■ **Page text**:
======

EXHIBIT 10.18
LOAN AND SECURITY AGREEMENT
This Loan and Security Agreement ("Agreement") is entered into this 9tj
day of March, 1998 by and between PARAMARK ENTERPRISES, INC. ("Borrower") and
Xxxx Xxxxxxxx ("Lender").
BACKGROUND
A. Borrower desires to establish certain financing arrangements with,
and borrow funds from Lender and Lender is willing to establish such
arrangements for, and make loans to Borrower under the terms and provisions
hereinafter set forth.
B. Lender has previously advanced funds to Borrower pursuant to a
convertible note dated January 12, 1997.
C. The parties desire to define the terms and conditions of the
relationship and to reduce their agreements to writing.
NOW THEREFORE, the parties hereto, intending to legally bound hereby, agree as
follows:
SECTION 1. THE LOAN.
1.1 Subject to the terms and conditions of this Agreement, Lender
hereby agrees to make available to Borrower a revolving credit facility in an
aggregate principal amount not to exceed at any one time outstanding Sixty
Thousand Seven Hundred and Seventy Five Dollars ($60,775) (the "Loan"). The Loan
shall be available from Lender to Borrower, unless sooner terminated pursuant to
the terms hereof, until the earlier of: (i) March 9, 1999 or (ii) the Company's
receipt of funds from an alternative source to fund its working capital needs
("Maturity Date"). After the Maturity Date, Borrower shall not request and
Lender shall not make any further advances under the Loan.

======

■ **Given data**:
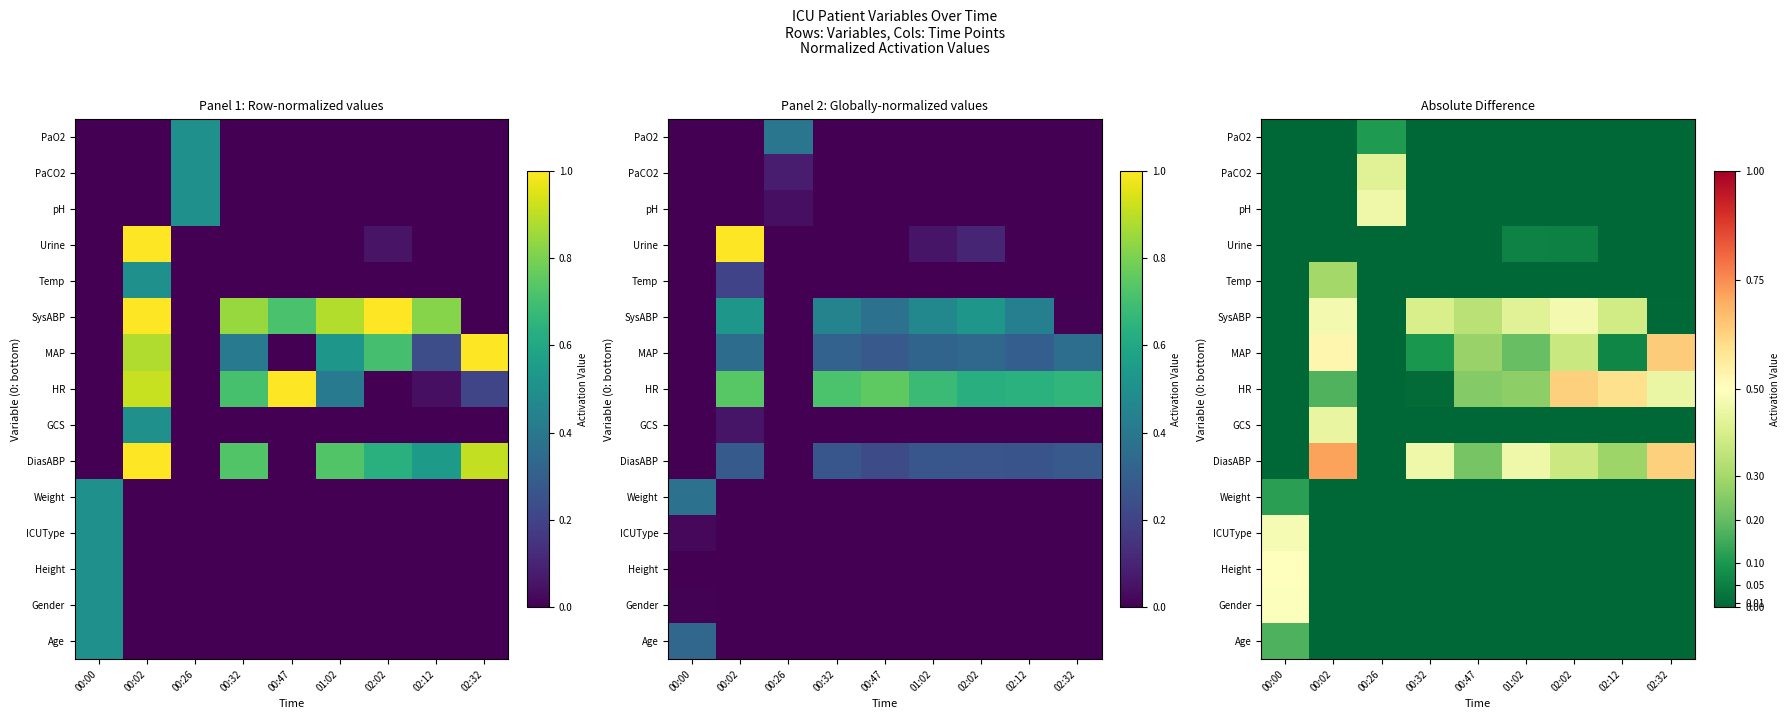

How many Age values are between 0 and 1?

9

======

■ **Questions on the material**:
1. Please retype the loan agreement from "NOW THEREFORE, the" to "under the Loan.".
2. In the loan agreement, what date is given for the convertible note under which Lender previously advanced funds to Borrower?
3. Write what comes next in the loan agreement, continuing past its final sentence.
The lines have nothing to do with the loan agreement.

■ **Numbered answers**:
1.
NOW THEREFORE, the parties hereto, intending to legally bound hereby, agree as
follows:
SECTION 1. THE LOAN.
1.1 Subject to the terms and conditions of this Agreement, Lender
hereby agrees to make available to Borrower a revolving credit facility in an
aggregate principal amount not to exceed at any one time outstanding Sixty
Thousand Seven Hundred and Seventy Five Dollars ($60,775) (the "Loan"). The Loan
shall be available from Lender to Borrower, unless sooner terminated pursuant to
the terms hereof, until the earlier of: (i) March 9, 1999 or (ii) the Company's
receipt of funds from an alternative source to fund its working capital needs
("Maturity Date"). After the Maturity Date, Borrower shall not request and
Lender shall not make any further advances under the Loan.

2. January 12, 1997.

3.
1.2 Interest on the outstanding principal balance of cash advances
under the Loan shall accrue at a rate equal to 5.39% per annum. All interest
shall be due and payable quarterly on the last day of each calendar quarter
commencing with the first calendar quarter after the date of this Agreement and
on the Maturity Date. Interest shall be calculated on the basis of a year of 365
days but charged for the actual number of days elapsed.
1.3 The outstanding principal of each cash advance under the Loan shall
be due and payable in full on the Maturity Date. Outstanding advances under the
Loan may be prepaid at any time and from time to time and any such payment shall
first be applied to accrued and unpaid interest.
1.4 Borrower may request a draw under the Loan by giving notice to
Lender and Lender shall make the advance by crediting such proceeds in
accordance with Borrower's instructions.
Payments by Borrower under the Loan shall be made to Lender at the Borrower's
office located in Secaucus, New Jersey.
1.5 The proceeds of advances under the Loan issued hereunder shall be
used solely for the purpose of providing the Borrower with working capital to
fund the Company's operations.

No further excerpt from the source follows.